■ Dataset records ■
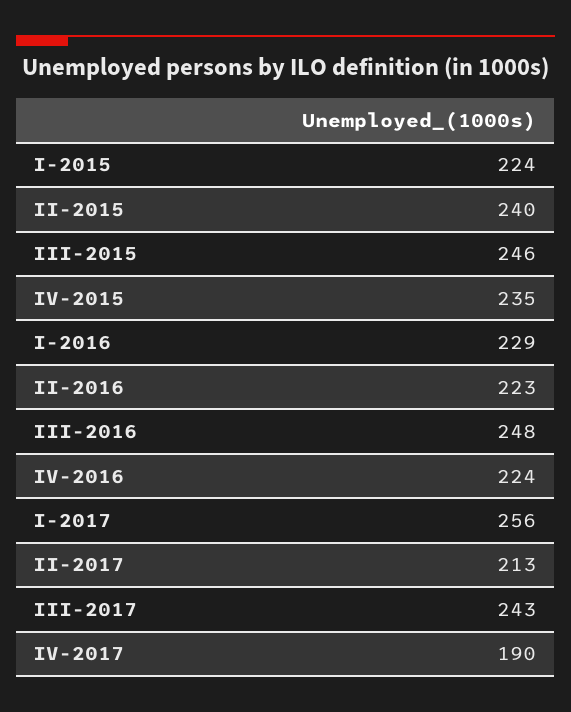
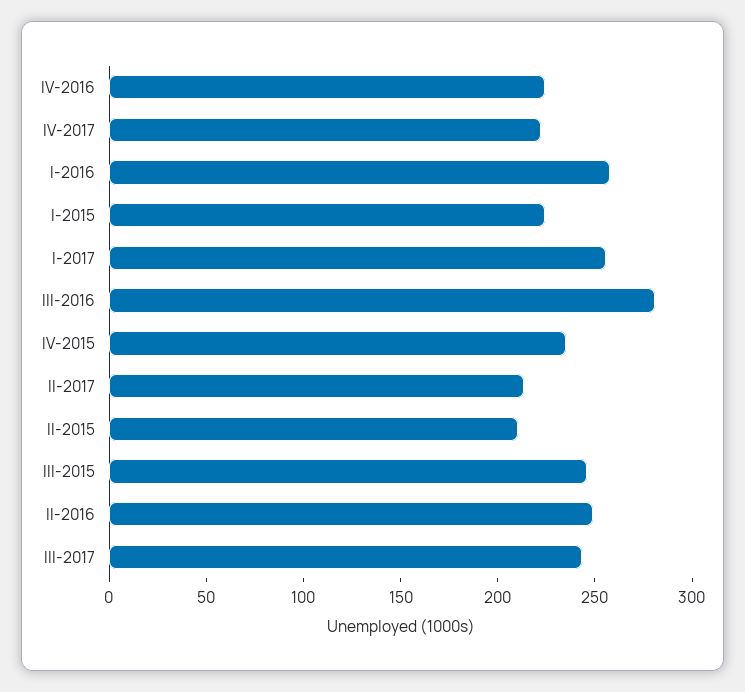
II-2015: 240 -> 210
I-2016: 229 -> 260
II-2016: 223 -> 250
III-2016: 248 -> 280
IV-2017: 190 -> 220

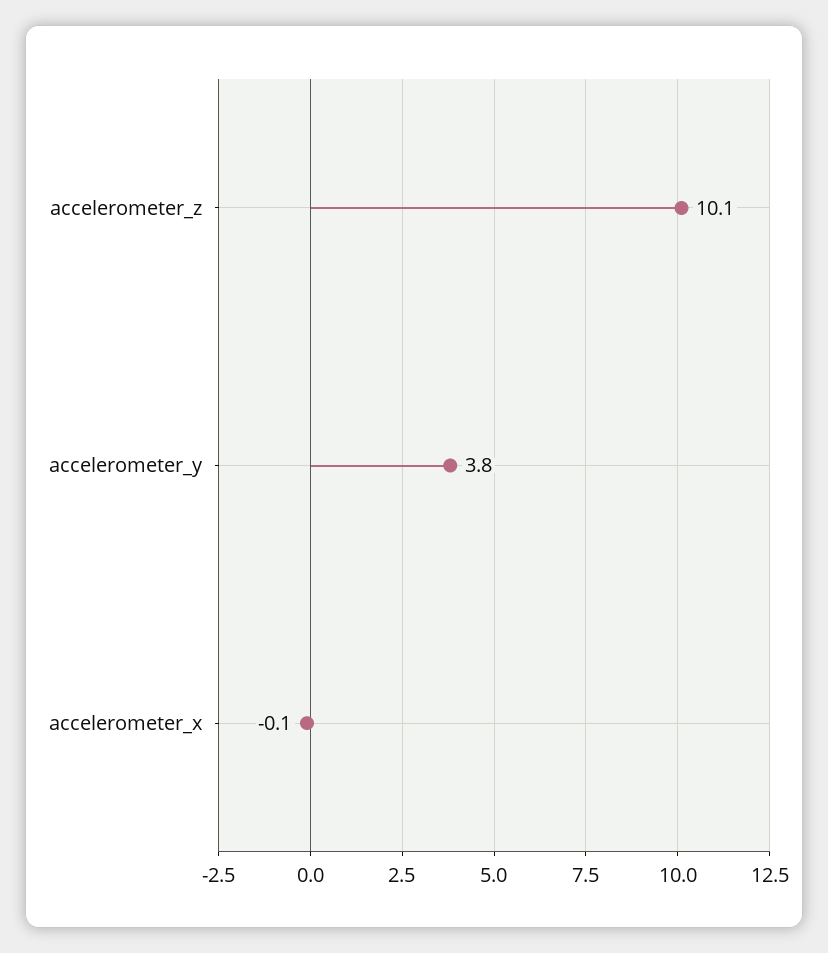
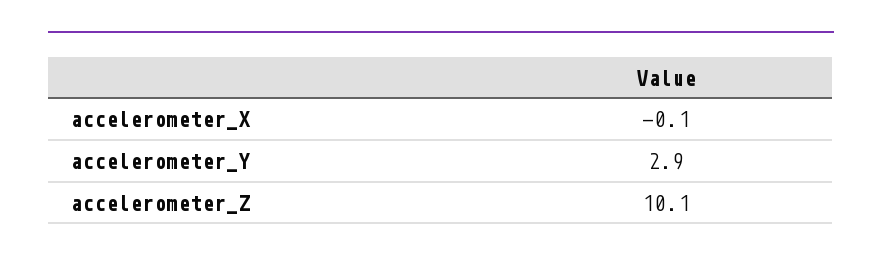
accelerometer_y: 3.8 -> 2.9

■ Task brief ■
Write the entries above out in full, exactly, with no images.

■ Task output ■
II-2015: 240 -> 210
I-2016: 229 -> 260
II-2016: 223 -> 250
III-2016: 248 -> 280
IV-2017: 190 -> 220

accelerometer_y: 3.8 -> 2.9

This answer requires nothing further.